* TASK LIST *
1. In the argument transcript, what is the only weapon open to an undercover officer?
2. Reproduce part of the argument transcript, beginning at the words "Just ignore the" and stopping after "And in custody.".

* TEXT PROVIDED *

══════

So I don’t think society would put this type of practice that we have here out of bounds.

In fact, but for the fact that this was a jail cell–

Anthony M. Kennedy:

Well… well, the fact… the fact, Counsel, that he agreed that he was going to beat up a prison guard… your case really doesn’t turn on that.

Paul J. Larkin, Jr.:

–Well,–

Anthony M. Kennedy:

Your case turned on the fact that he’s not in custody.

Paul J. Larkin, Jr.:

–Well, it–

Anthony M. Kennedy:

Or that… that he… that there is no coercive environment.

Paul J. Larkin, Jr.:

–It doesn’t turn on the fact that he agreed to… to beat up a prison guard.

What it does, I think, is add a little context to what happened.

Anthony M. Kennedy:

It adds a little color, but it adds nothing legally significant, correct?

Paul J. Larkin, Jr.:

Well, the coloring is important.

I mean, after all, the reason for having a police officer there is a big distinction, a crucial one, we believe… is that it was essential to Miranda that the suspect would know that the person sitting across the table from him in a police interrogation room was a police officer.

The police officer is the one who holds the suspect’s fate in his hands.

The police officer is the one who may instill in the suspect the belief that unless he confesses he’ll never be released, or that if he is silent and stands on his rights, he is likely to pay a very dear price for it.

So there… that… these sort of facts are important.

And undercover officer, by definition, can’t use the fact that he’s a police officer as a means of intimidation.

An undercover officer obviously can’t threaten someone who is already in jail when the officer is posing as a fellow prisoner, with having the authority to keep that other person in custody until he confesses.

The only weapon open to an undercover officer is guile.

And that, as the Court has recognized in cases such as Hoffa, in cases such as Atchley, in cases such as Frazier v. Cupp–

Thurgood Marshall:

There was another difference in Hoffa.

Hoffa was not in custody.

Paul J. Larkin, Jr.:

–Correct.

This–

Thurgood Marshall:

Well, why say it’s the same as Hoffa?

Paul J. Larkin, Jr.:

–Well, at the… at that level that doesn’t distinguish this case from Atchley.

It–

[inaudible]

Paul J. Larkin, Jr.:

–Well, in Atchley–

Thurgood Marshall:

Just ignore the fact that Hoffa was not in custody.

Paul J. Larkin, Jr.:

–Hoffa was not but Atchley was.

Atchley was questioned by an undercover, by an insurance agent who was wired.

Thurgood Marshall:

And in custody.

Paul J. Larkin, Jr.:

No, Atchley was in prison and he was questioned by–

Thurgood Marshall:

He was in prison?

Paul J. Larkin, Jr.:

–Yes.

Prison or jail.

Paul J. Larkin, Jr.:

He was questioned by an insurance–

Thurgood Marshall:

Hoffa was in his office in his home.

Paul J. Larkin, Jr.:

–No, no.

I didn’t say Hoffa.

I said Atchley.

In–

Thurgood Marshall:

Well, I’m talking about Hoffa.

Paul J. Larkin, Jr.:

–No, I agree.

There’s that difference between this case and Hoffa.

Thurgood Marshall:

Well, why do you keep bringing it up?

Paul J. Larkin, Jr.:

Well, because–

Thurgood Marshall:

Do you promise not to bring it up again?

Paul J. Larkin, Jr.:

–I promise I won’t bring it up again.

[Laughter]

But that… that sort of fact… even though I won’t mention the name of the case… is… is crucial to looking at this sort of problem.

══════

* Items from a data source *
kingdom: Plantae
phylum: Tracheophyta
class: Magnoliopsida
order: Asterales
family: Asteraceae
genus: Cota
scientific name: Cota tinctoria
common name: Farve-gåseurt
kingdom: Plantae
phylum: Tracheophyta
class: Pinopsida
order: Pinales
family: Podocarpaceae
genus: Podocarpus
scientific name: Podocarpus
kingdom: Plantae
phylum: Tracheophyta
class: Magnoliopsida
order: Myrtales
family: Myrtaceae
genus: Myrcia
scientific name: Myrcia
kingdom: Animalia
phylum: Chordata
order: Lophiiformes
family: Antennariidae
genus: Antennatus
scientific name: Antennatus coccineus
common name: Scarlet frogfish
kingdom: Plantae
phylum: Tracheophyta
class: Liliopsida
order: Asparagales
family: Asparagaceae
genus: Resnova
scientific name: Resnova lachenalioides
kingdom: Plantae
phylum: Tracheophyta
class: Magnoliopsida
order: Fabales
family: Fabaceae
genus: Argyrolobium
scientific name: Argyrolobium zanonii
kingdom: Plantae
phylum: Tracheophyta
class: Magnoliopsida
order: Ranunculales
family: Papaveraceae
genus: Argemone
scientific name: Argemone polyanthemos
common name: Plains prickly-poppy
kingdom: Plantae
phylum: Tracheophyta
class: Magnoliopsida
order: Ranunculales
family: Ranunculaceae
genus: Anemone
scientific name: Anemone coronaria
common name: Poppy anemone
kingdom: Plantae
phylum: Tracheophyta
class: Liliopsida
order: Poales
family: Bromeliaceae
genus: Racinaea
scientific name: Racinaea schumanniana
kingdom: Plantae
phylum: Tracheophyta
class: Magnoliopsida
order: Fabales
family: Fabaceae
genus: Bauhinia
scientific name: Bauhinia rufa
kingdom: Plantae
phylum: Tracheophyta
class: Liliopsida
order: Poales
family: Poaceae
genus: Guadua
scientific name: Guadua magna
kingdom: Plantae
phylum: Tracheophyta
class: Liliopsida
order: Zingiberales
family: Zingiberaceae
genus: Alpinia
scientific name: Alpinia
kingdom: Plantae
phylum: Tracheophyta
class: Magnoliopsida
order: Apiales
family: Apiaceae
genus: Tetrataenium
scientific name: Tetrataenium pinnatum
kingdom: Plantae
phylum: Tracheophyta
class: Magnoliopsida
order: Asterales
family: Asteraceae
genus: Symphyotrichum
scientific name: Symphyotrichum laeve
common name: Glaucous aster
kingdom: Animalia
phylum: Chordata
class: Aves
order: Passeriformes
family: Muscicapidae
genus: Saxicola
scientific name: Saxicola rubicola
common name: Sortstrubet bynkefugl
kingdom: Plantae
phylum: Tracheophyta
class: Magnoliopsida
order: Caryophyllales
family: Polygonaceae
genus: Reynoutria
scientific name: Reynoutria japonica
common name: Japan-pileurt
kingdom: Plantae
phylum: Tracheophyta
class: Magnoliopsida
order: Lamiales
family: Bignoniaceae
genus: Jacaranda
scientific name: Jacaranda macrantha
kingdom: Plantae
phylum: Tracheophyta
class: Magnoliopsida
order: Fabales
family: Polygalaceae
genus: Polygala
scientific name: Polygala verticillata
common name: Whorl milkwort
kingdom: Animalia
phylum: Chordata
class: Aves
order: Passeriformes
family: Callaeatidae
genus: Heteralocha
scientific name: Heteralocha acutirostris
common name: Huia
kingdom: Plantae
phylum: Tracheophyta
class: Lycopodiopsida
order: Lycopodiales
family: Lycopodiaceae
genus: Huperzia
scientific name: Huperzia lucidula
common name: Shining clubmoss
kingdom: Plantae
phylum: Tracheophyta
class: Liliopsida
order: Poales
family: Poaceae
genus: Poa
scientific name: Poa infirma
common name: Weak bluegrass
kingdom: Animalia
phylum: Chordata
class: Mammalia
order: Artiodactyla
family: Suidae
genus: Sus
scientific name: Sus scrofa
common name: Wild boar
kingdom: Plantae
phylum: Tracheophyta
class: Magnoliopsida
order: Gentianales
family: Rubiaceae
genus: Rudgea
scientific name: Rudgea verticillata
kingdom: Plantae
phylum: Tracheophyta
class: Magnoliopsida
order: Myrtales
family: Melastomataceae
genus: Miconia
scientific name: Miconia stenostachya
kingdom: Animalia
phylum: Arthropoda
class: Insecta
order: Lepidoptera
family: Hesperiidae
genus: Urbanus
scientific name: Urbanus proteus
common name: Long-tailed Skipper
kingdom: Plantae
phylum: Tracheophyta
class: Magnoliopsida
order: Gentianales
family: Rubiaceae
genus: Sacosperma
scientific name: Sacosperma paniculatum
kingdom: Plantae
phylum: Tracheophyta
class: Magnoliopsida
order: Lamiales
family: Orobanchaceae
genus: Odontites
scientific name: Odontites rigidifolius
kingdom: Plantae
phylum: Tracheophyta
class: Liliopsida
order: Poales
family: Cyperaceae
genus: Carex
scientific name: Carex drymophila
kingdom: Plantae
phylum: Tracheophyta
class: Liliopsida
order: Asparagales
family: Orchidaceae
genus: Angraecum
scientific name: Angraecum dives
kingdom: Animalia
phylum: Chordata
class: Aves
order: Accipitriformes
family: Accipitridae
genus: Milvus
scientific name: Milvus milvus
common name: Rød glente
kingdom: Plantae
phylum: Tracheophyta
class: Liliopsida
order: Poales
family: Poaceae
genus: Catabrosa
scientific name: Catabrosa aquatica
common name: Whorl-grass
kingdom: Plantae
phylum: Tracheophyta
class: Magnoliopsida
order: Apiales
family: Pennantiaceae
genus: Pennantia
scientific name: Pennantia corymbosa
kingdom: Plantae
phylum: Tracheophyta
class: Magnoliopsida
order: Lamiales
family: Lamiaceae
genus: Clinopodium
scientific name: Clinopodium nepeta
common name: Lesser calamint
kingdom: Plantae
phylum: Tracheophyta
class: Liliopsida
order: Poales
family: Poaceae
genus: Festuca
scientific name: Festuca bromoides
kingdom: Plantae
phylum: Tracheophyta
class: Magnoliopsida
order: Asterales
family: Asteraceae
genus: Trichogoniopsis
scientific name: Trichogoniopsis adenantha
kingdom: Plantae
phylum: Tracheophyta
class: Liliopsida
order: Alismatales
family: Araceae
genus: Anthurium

══════

* OUTPUTS IN ORDER *
1. Guile.

2.
Just ignore the fact that Hoffa was not in custody.

Paul J. Larkin, Jr.:

–Hoffa was not but Atchley was.

Atchley was questioned by an undercover, by an insurance agent who was wired.

Thurgood Marshall:

And in custody.